# YOUR INSTRUCTIONS
Each line that contains the string "pinky" counts once; report how many such lines appear in the data, as a number only.

DATA below:

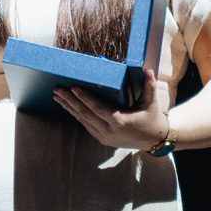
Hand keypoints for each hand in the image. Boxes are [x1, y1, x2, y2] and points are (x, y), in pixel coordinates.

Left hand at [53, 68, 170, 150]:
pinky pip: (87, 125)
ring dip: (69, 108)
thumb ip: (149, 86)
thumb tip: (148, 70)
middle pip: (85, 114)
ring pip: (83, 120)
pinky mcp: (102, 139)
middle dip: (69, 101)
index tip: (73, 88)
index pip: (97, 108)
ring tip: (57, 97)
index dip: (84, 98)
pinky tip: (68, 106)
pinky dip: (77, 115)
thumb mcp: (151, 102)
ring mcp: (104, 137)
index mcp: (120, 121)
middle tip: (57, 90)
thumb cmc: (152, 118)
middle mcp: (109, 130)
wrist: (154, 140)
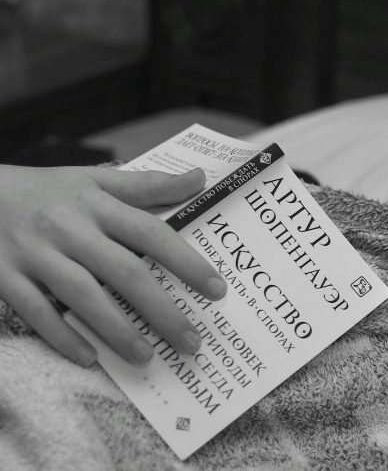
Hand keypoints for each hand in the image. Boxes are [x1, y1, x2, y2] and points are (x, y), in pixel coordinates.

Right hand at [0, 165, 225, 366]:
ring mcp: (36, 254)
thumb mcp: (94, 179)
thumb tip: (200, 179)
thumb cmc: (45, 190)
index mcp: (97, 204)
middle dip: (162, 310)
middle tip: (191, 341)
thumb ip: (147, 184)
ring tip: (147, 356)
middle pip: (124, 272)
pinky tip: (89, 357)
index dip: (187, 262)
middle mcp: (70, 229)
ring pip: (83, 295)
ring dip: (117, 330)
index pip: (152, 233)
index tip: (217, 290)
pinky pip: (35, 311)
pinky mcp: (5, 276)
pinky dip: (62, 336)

End of DATA.

# ANSWER AREA
8